[Data entries]
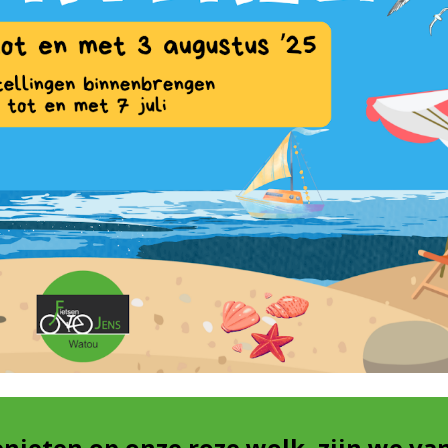
nieten op onze roze wolk, zijn we va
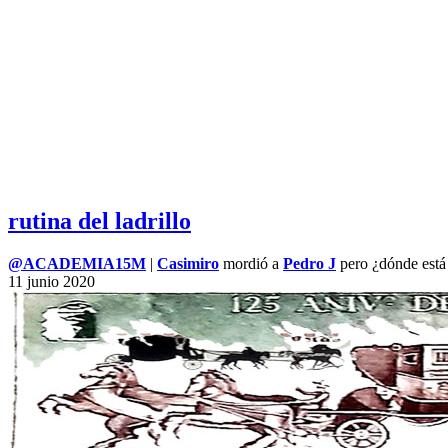
rutina del ladrillo
@ACADEMIA15M
|
Casimiro
mordió a
Pedro J
pero ¿dónde está 
11
junio
2020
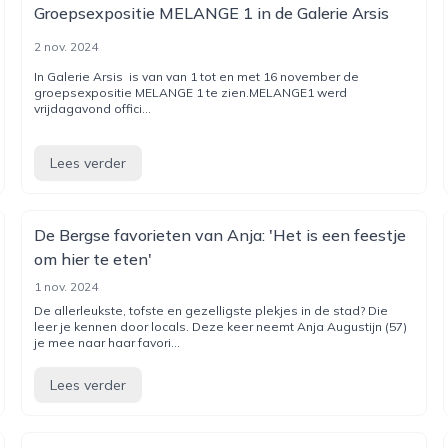
Groepsexpositie MELANGE 1 in de Galerie Arsis
2 nov. 2024
In Galerie Arsis is van van 1 tot en met 16 november de
groepsexpositie MELANGE 1 te zien.MELANGE1 werd
vrijdagavond offici...
Lees verder
De Bergse favorieten van Anja: 'Het is een feestje
om hier te eten'
1 nov. 2024
De allerleukste, tofste en gezelligste plekjes in de stad? Die
leer je kennen door locals. Deze keer neemt Anja Augustijn (57)
je mee naar haar favori...
Lees verder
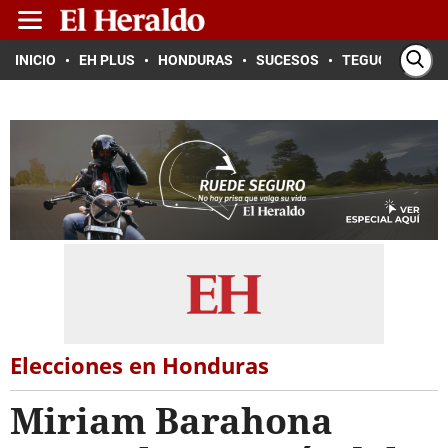
INICIO
EH PLUS
HONDURAS
SUCESOS
TEGUCIGALPA
Elecciones en Honduras
Miriam Barahona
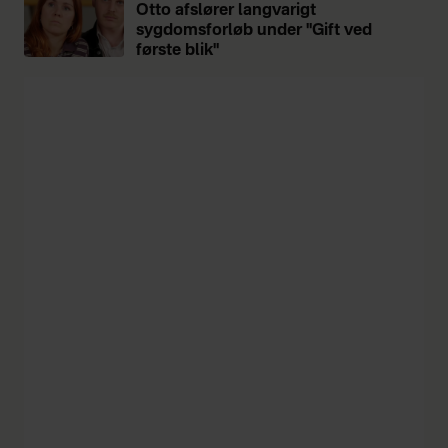
Otto afslører langvarigt
sygdomsforløb under "Gift ved
første blik"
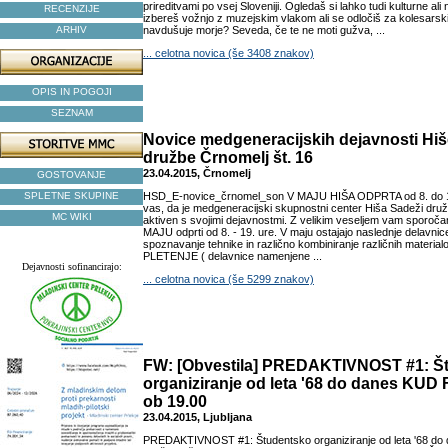
prireditvami po vsej Sloveniji. Ogledaš si lahko tudi kulturne al
RECENZIJE
izbereš vožnjo z muzejskim vlakom ali se odločiš za kolesarski iz
ARHIV
navdušuje morje? Seveda, če te ne moti gužva, ...
... celotna novica (še 3408 znakov)
OPIS IN POGOJI
SEZNAM
Novice medgeneracijskih dejavnosti Hiš
družbe Črnomelj št. 16
23.04.2015, Črnomelj
GOSTOVANJE
SPLETNE SKUPINE
HSD_E-novice_črnomel_son V MAJU HIŠA ODPRTA od 8. do 
vas, da je medgeneracijski skupnostni center Hiša Sadeži dru
MC WIKI
aktiven s svojimi dejavnostmi. Z velikim veseljem vam sporo
MAJU odprti od 8. - 19. ure. V maju ostajajo naslednje delav
spoznavanje tehnike in različno kombiniranje različnih materi
PLETENJE ( delavnice namenjene ...
Dejavnosti sofinancirajo:
... celotna novica (še 5299 znakov)
FW: [Obvestila] PREDAKTIVNOST #1: Š
organiziranje od leta '68 do danes KUD FP
ob 19.00
23.04.2015, Ljubljana
PREDAKTIVNOST #1: Študentsko organiziranje od leta '68 d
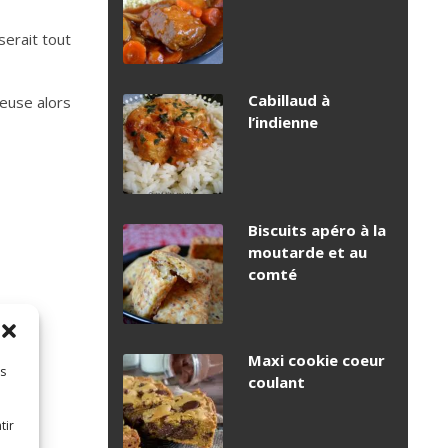
serait tout
Cabillaud à
teuse alors
l’indienne
Biscuits apéro à la
moutarde et au
comté
Maxi cookie coeur
es
coulant
tir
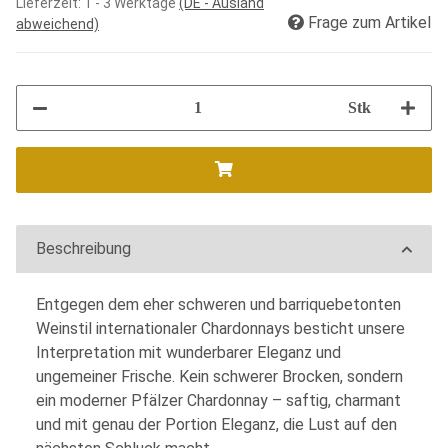
Lieferzeit:
1 - 3 Werktage
(DE - Ausland
Frage zum Artikel
abweichend)
Stk
Beschreibung
Entgegen dem eher schweren und barriquebetonten
Weinstil internationaler Chardonnays besticht unsere
Interpretation mit wunderbarer Eleganz und
ungemeiner Frische. Kein schwerer Brocken, sondern
ein moderner Pfälzer Chardonnay – saftig, charmant
und mit genau der Portion Eleganz, die Lust auf den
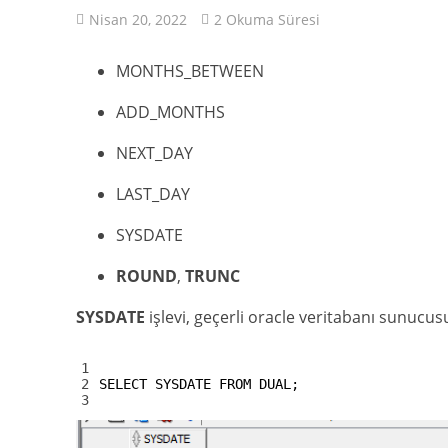
Nisan 20, 2022
2 Okuma Süresi
MONTHS_BETWEEN
ADD_MONTHS
NEXT_DAY
LAST_DAY
SYSDATE
ROUND
,
TRUNC
SYSDATE
işlevi, geçerli oracle veritabanı sunucus
1
2
SELECT
SYSDATE
FROM
DUAL
;
3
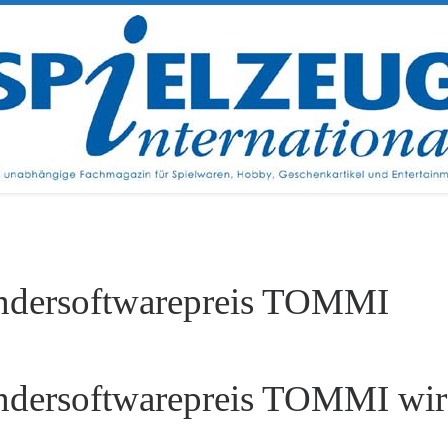
ndersoftwarepreis TOMMI
ndersoftwarepreis TOMMI wi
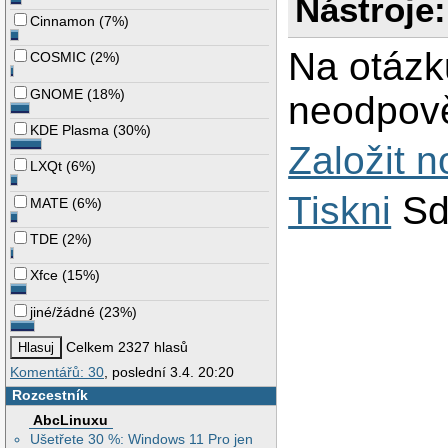
Nástroje:
Cinnamon
(
7%
)
Na otázk
COSMIC
(
2%
)
GNOME
(
18%
)
neodpově
KDE Plasma
(
30%
)
Založit 
LXQt
(
6%
)
Tiskni
Sd
MATE
(
6%
)
TDE
(
2%
)
Xfce
(
15%
)
jiné/žádné
(
23%
)
Celkem 2327 hlasů
Komentářů: 30
, poslední 3.4. 20:20
Rozcestník
AbcLinuxu
Ušetřete 30 %: Windows 11 Pro jen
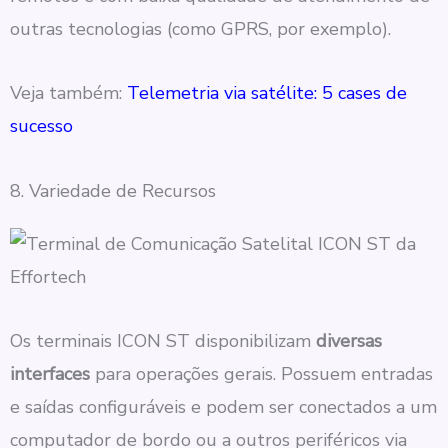
outras tecnologias (como GPRS, por exemplo).
Veja também:
Telemetria via satélite: 5 cases de
sucesso
8. Variedade de Recursos
Os terminais ICON ST disponibilizam
diversas
interfaces
para operações gerais. Possuem entradas
e saídas configuráveis e podem ser conectados a um
computador de bordo ou a outros periféricos via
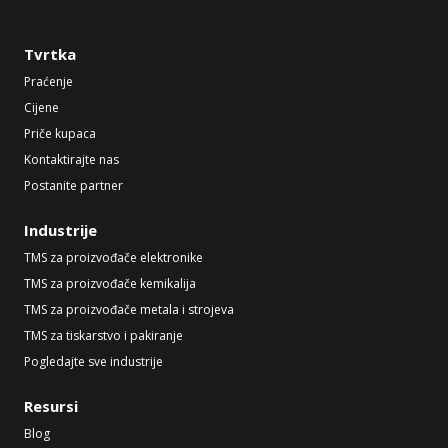
Tvrtka
Praćenje
Cijene
Priče kupaca
Kontaktirajte nas
Postanite partner
Industrije
TMS za proizvođače elektronike
TMS za proizvođače kemikalija
TMS za proizvođače metala i strojeva
TMS za tiskarstvo i pakiranje
Pogledajte sve industrije
Resursi
Blog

## What is being asked:
Leave the pictures aside and output each entry exactly as it stands.

## Result:
nieten op onze roze wolk, zijn we va
rutina del ladrillo
@ACADEMIA15M
|
Casimiro
mordió a
Pedro J
pero ¿dónde está 
11
junio
2020
Groepsexpositie MELANGE 1 in de Galerie Arsis
2 nov. 2024
In Galerie Arsis is van van 1 tot en met 16 november de
groepsexpositie MELANGE 1 te zien.MELANGE1 werd
vrijdagavond offici...
Lees verder
De Bergse favorieten van Anja: 'Het is een feestje
om hier te eten'
1 nov. 2024
De allerleukste, tofste en gezelligste plekjes in de stad? Die
leer je kennen door locals. Deze keer neemt Anja Augustijn (57)
je mee naar haar favori...
Lees verder
INICIO
EH PLUS
HONDURAS
SUCESOS
TEGUCIGALPA
Elecciones en Honduras
Miriam Barahona
Otto afslører langvarigt
sygdomsforløb under "Gift ved
første blik"
prireditvami po vsej Sloveniji. Ogledaš si lahko tudi kulturne al
RECENZIJE
izbereš vožnjo z muzejskim vlakom ali se odločiš za kolesarski iz
ARHIV
navdušuje morje? Seveda, če te ne moti gužva, ...
... celotna novica (še 3408 znakov)
OPIS IN POGOJI
SEZNAM
Novice medgeneracijskih dejavnosti Hiš
družbe Črnomelj št. 16
23.04.2015, Črnomelj
GOSTOVANJE
SPLETNE SKUPINE
HSD_E-novice_črnomel_son V MAJU HIŠA ODPRTA od 8. do 
vas, da je medgeneracijski skupnostni center Hiša Sadeži dru
MC WIKI
aktiven s svojimi dejavnostmi. Z velikim veseljem vam sporo
MAJU odprti od 8. - 19. ure. V maju ostajajo naslednje delav
spoznavanje tehnike in različno kombiniranje različnih materi
PLETENJE ( delavnice namenjene ...
Dejavnosti sofinancirajo:
... celotna novica (še 5299 znakov)
FW: [Obvestila] PREDAKTIVNOST #1: Š
organiziranje od leta '68 do danes KUD FP
ob 19.00
23.04.2015, Ljubljana
PREDAKTIVNOST #1: Študentsko organiziranje od leta '68 d
serait tout
Cabillaud à
teuse alors
l’indienne
Biscuits apéro à la
moutarde et au
comté
Maxi cookie coeur
es
coulant
tir
Lieferzeit:
1 - 3 Werktage
(DE - Ausland
Frage zum Artikel
abweichend)
Stk
Beschreibung
Entgegen dem eher schweren und barriquebetonten
Weinstil internationaler Chardonnays besticht unsere
Interpretation mit wunderbarer Eleganz und
ungemeiner Frische. Kein schwerer Brocken, sondern
ein moderner Pfälzer Chardonnay – saftig, charmant
und mit genau der Portion Eleganz, die Lust auf den
Nisan 20, 2022
2 Okuma Süresi
MONTHS_BETWEEN
ADD_MONTHS
NEXT_DAY
LAST_DAY
SYSDATE
ROUND
,
TRUNC
SYSDATE
işlevi, geçerli oracle veritabanı sunucus
1
2
SELECT
SYSDATE
FROM
DUAL
;
3
ndersoftwarepreis TOMMI
ndersoftwarepreis TOMMI wi
Nástroje:
Cinnamon
(
7%
)
Na otázk
COSMIC
(
2%
)
GNOME
(
18%
)
neodpově
KDE Plasma
(
30%
)
Založit 
LXQt
(
6%
)
Tiskni
Sd
MATE
(
6%
)
TDE
(
2%
)
Xfce
(
15%
)
jiné/žádné
(
23%
)
Celkem 2327 hlasů
Komentářů: 30
, poslední 3.4. 20:20
Rozcestník
AbcLinuxu
Ušetřete 30 %: Windows 11 Pro jen
outras tecnologias (como GPRS, por exemplo).
Veja também:
Telemetria via satélite: 5 cases de
sucesso
8. Variedade de Recursos
Os terminais ICON ST disponibilizam
diversas
interfaces
para operações gerais. Possuem entradas
e saídas configuráveis e podem ser conectados a um
computador de bordo ou a outros periféricos via
Tvrtka
Praćenje
Cijene
Priče kupaca
Kontaktirajte nas
Postanite partner
Industrije
TMS za proizvođače elektronike
TMS za proizvođače kemikalija
TMS za proizvođače metala i strojeva
TMS za tiskarstvo i pakiranje
Pogledajte sve industrije
Resursi
Blog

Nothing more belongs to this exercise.